-------- Given records --------

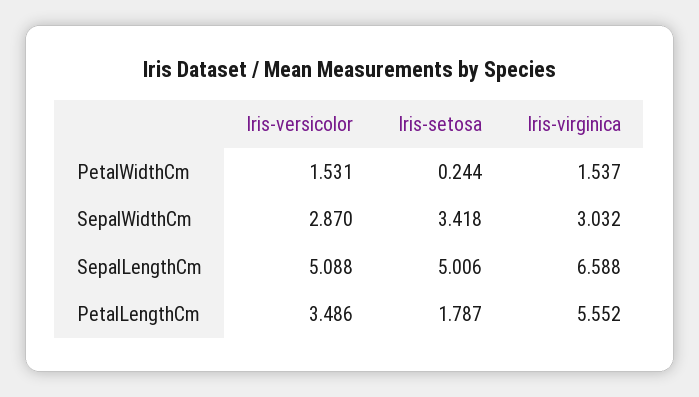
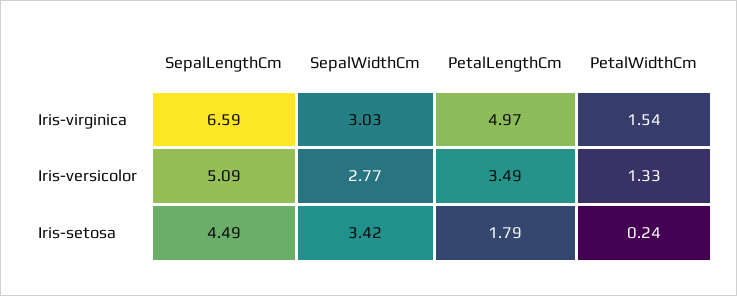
Iris-versicolor, PetalWidthCm: 1.531 -> 1.33
Iris-versicolor, SepalWidthCm: 2.87 -> 2.77
Iris-setosa, SepalLengthCm: 5.006 -> 4.49
Iris-virginica, PetalLengthCm: 5.552 -> 4.97

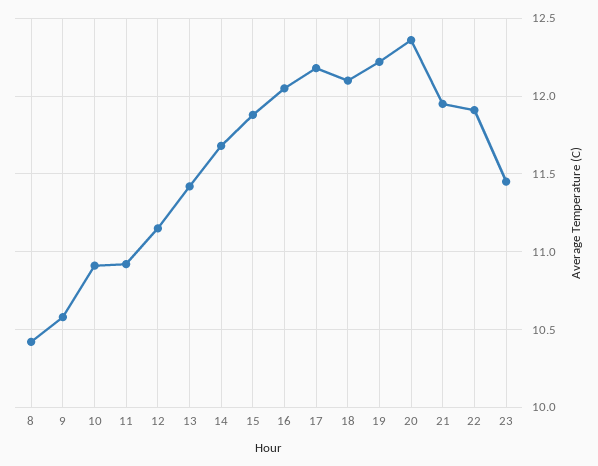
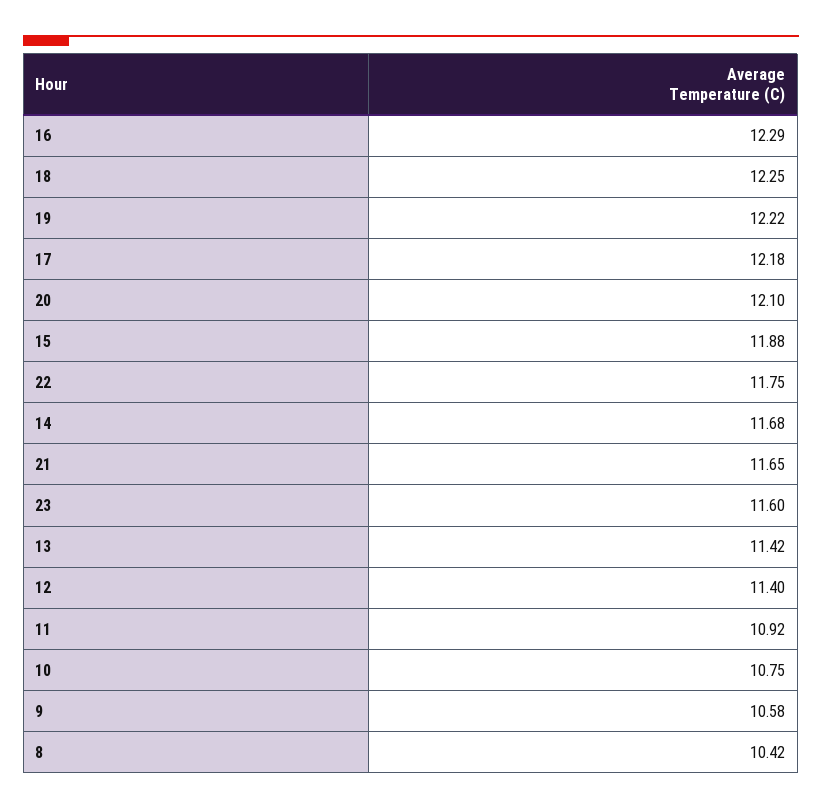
10: 10.9 -> 10.75
12: 11.15 -> 11.4
16: 12.05 -> 12.29
18: 12.1 -> 12.25
20: 12.35 -> 12.1
21: 11.95 -> 11.65
22: 11.9 -> 11.75
23: 11.45 -> 11.6

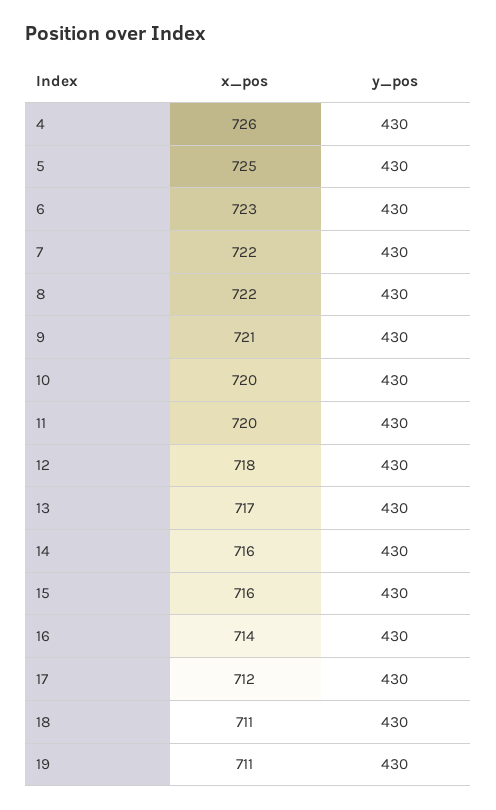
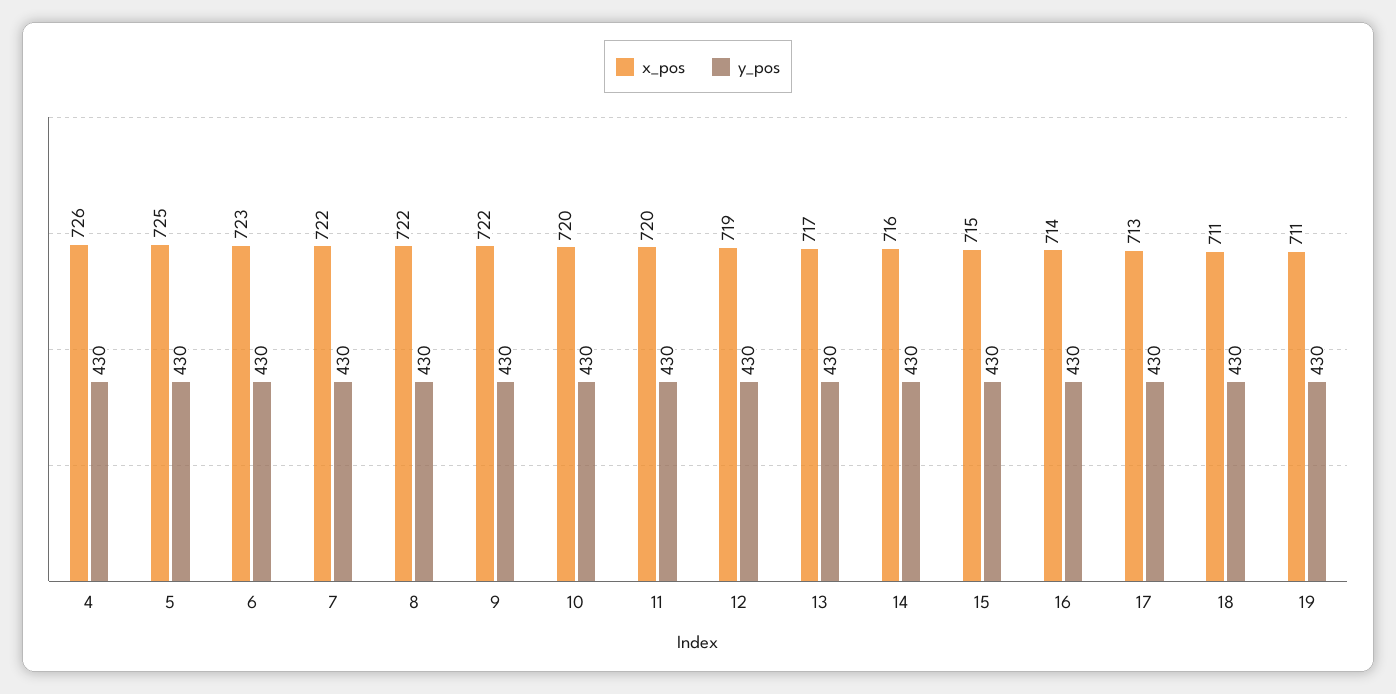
x_pos, 9: 721 -> 722
x_pos, 12: 718 -> 719
x_pos, 15: 716 -> 715
x_pos, 17: 712 -> 713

--------

§ About this task: Return each full line of the entries that contains the word "versicolor".

§ Answer below:
Iris-versicolor, PetalWidthCm: 1.531 -> 1.33
Iris-versicolor, SepalWidthCm: 2.87 -> 2.77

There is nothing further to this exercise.